Assigned task - When you reach the line containing "WUNDER2 Cosmetics opäť skladom!" in the records below, start copying exactly, and stop once you have copied the line containing "Vorkenntnisse erleben. Viele".

** Opening Records for this exercise block **

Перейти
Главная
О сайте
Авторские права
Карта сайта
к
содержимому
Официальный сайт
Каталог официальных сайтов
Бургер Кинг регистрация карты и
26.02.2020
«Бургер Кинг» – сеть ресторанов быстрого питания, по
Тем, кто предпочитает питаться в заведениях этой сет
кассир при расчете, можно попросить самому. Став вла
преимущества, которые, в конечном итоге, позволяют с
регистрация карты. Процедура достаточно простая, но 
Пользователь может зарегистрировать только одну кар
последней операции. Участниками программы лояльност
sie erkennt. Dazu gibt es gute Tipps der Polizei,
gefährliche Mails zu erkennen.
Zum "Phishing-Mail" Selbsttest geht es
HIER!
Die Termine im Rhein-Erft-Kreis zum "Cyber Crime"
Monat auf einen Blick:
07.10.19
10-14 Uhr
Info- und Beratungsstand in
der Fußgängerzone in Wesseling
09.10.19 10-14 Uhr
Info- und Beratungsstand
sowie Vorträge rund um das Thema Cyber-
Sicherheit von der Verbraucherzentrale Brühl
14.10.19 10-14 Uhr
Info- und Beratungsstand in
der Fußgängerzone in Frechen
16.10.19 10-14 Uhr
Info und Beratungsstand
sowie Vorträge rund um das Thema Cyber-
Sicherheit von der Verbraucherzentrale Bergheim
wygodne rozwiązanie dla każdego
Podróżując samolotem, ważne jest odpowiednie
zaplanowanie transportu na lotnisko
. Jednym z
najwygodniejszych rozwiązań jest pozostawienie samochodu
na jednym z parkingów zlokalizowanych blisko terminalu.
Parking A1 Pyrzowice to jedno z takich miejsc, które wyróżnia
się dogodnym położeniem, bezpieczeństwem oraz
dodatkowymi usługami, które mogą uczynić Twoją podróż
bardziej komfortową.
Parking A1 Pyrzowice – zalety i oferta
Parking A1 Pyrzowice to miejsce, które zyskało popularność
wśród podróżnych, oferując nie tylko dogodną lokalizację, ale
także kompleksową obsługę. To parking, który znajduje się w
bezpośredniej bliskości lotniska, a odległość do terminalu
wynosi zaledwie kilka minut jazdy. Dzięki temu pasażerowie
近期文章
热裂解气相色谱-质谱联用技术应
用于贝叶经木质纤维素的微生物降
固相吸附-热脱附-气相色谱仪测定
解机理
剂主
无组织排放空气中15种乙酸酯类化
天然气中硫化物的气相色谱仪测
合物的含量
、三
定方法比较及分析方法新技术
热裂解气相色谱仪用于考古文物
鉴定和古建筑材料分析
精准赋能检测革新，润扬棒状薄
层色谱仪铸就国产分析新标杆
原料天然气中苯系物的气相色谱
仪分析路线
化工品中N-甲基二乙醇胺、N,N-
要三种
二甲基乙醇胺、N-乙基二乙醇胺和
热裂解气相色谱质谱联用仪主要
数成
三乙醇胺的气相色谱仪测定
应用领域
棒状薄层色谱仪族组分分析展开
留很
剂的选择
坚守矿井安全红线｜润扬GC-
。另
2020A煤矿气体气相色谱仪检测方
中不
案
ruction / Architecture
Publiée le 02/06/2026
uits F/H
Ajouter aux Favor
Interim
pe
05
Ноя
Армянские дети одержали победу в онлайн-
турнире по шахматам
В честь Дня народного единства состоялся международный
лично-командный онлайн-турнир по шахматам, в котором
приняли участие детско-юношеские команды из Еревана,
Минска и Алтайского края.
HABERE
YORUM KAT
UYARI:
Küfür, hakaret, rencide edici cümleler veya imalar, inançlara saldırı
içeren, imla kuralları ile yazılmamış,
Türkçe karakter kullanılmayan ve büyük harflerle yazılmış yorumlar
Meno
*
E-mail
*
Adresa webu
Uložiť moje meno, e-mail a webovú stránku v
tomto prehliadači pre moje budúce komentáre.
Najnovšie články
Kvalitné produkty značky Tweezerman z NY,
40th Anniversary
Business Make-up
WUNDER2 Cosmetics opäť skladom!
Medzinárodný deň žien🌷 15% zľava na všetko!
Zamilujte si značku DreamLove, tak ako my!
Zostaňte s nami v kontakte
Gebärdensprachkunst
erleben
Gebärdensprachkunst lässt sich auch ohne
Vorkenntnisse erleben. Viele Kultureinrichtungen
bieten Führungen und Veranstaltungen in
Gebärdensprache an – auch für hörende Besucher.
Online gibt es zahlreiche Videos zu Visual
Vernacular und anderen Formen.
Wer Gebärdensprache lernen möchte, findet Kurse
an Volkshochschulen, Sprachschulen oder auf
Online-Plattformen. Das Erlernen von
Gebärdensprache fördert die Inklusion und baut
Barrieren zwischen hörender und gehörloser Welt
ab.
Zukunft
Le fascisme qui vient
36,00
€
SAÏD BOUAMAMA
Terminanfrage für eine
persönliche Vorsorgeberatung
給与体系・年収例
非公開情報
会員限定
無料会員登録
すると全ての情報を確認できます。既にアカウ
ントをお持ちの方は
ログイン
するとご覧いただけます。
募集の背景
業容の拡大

** Closing Records for this exercise block **
** Opening Records for this exercise block **

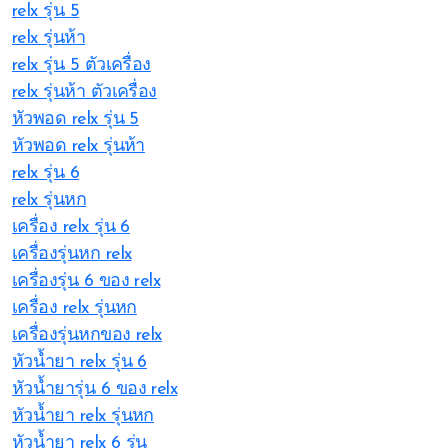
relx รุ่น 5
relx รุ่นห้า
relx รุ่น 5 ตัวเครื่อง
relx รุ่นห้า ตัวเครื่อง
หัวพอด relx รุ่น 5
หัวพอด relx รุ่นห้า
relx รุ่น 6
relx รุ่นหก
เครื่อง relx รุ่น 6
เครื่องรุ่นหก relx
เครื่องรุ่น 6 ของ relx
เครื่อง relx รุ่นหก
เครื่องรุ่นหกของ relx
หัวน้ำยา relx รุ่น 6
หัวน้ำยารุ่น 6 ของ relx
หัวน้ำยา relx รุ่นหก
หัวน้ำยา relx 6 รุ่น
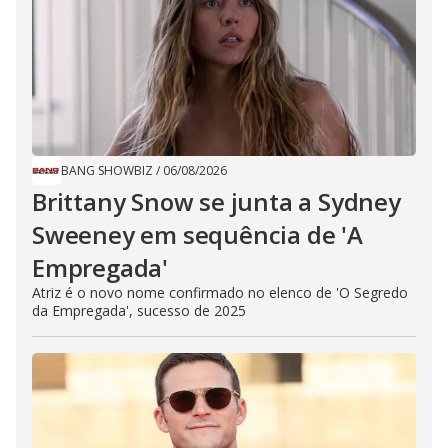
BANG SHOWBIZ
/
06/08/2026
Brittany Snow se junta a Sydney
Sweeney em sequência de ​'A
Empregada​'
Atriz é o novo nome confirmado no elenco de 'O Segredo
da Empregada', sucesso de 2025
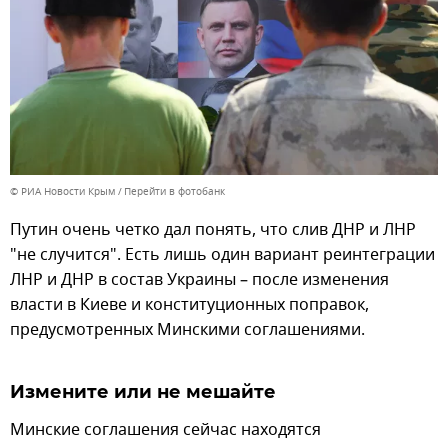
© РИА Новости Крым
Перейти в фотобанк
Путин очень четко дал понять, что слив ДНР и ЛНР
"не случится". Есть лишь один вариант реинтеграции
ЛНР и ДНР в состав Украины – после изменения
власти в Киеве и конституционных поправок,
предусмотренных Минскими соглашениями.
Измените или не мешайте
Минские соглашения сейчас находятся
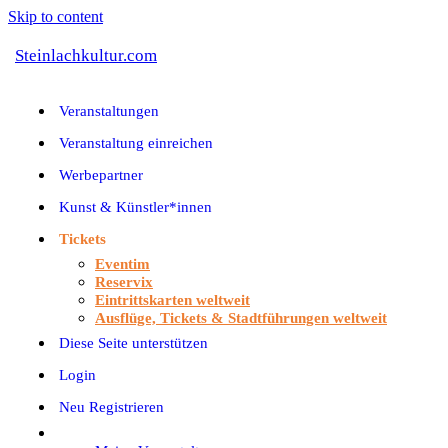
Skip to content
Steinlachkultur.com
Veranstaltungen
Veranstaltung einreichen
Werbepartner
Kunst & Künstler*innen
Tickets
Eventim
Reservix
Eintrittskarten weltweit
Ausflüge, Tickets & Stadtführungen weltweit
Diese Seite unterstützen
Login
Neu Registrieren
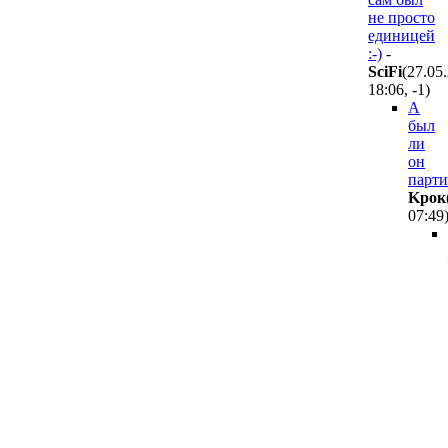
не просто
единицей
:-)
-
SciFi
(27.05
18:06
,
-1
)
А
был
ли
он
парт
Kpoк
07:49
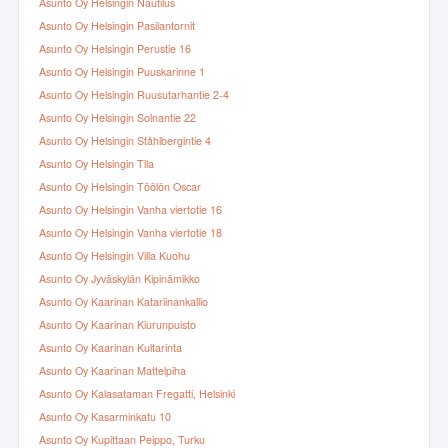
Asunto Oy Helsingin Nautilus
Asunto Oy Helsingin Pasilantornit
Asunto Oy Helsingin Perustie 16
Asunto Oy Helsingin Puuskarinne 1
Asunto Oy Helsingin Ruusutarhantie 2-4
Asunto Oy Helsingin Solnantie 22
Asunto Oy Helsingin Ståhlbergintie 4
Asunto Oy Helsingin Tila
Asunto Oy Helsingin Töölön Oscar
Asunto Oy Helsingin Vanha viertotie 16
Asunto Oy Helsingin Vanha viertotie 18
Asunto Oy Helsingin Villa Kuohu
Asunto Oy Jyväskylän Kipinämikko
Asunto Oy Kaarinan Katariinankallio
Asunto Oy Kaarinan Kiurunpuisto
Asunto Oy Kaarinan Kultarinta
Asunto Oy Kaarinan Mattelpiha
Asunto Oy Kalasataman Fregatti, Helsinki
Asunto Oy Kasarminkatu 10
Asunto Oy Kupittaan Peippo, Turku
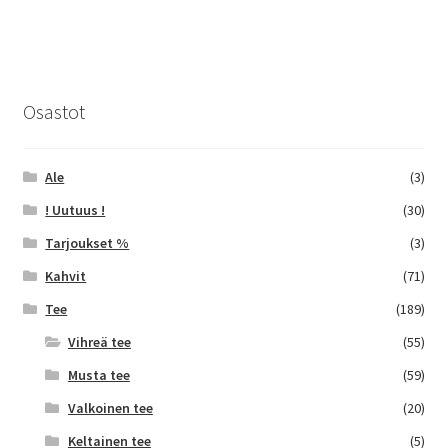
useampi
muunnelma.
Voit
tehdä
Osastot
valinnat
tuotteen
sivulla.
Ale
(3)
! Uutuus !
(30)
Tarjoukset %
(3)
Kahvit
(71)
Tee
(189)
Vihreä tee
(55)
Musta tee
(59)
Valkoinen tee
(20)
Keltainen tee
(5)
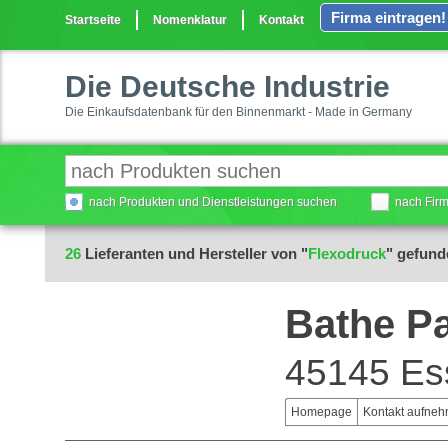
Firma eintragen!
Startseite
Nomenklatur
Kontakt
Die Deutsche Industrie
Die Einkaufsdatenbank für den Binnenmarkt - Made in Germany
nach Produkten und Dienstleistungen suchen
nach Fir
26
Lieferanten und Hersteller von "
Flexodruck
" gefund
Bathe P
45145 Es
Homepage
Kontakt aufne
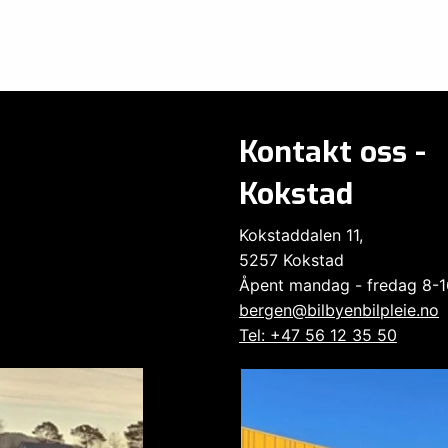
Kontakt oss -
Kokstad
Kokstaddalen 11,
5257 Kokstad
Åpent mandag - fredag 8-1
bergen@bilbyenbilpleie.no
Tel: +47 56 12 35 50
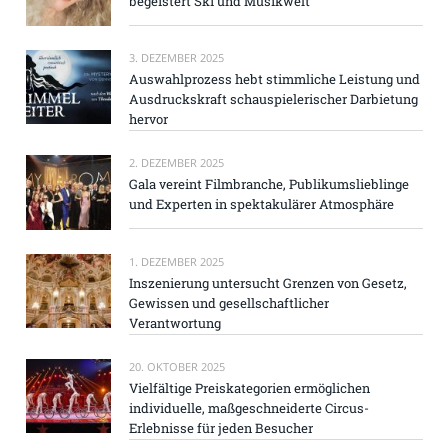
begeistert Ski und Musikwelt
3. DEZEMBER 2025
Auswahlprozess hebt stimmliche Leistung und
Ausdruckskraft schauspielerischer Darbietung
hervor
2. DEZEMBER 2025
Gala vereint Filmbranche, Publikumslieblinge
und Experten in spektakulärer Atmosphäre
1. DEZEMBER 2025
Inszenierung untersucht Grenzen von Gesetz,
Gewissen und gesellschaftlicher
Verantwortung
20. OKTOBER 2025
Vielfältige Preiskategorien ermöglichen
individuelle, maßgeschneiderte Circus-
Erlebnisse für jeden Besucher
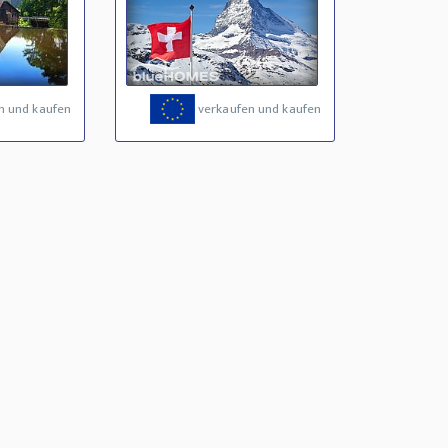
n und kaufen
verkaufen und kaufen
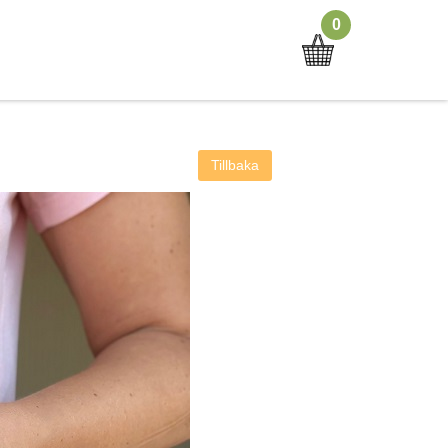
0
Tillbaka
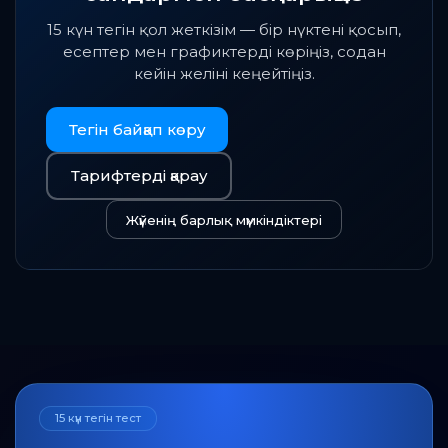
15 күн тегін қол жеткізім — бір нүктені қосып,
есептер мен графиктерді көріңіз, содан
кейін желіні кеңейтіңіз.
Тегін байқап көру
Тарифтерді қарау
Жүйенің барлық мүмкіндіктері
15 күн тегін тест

** Closing Records for this exercise block **

Problem solution -
WUNDER2 Cosmetics opäť skladom!
Medzinárodný deň žien🌷 15% zľava na všetko!
Zamilujte si značku DreamLove, tak ako my!
Zostaňte s nami v kontakte
Gebärdensprachkunst
erleben
Gebärdensprachkunst lässt sich auch ohne
Vorkenntnisse erleben. Viele Kultureinrichtungen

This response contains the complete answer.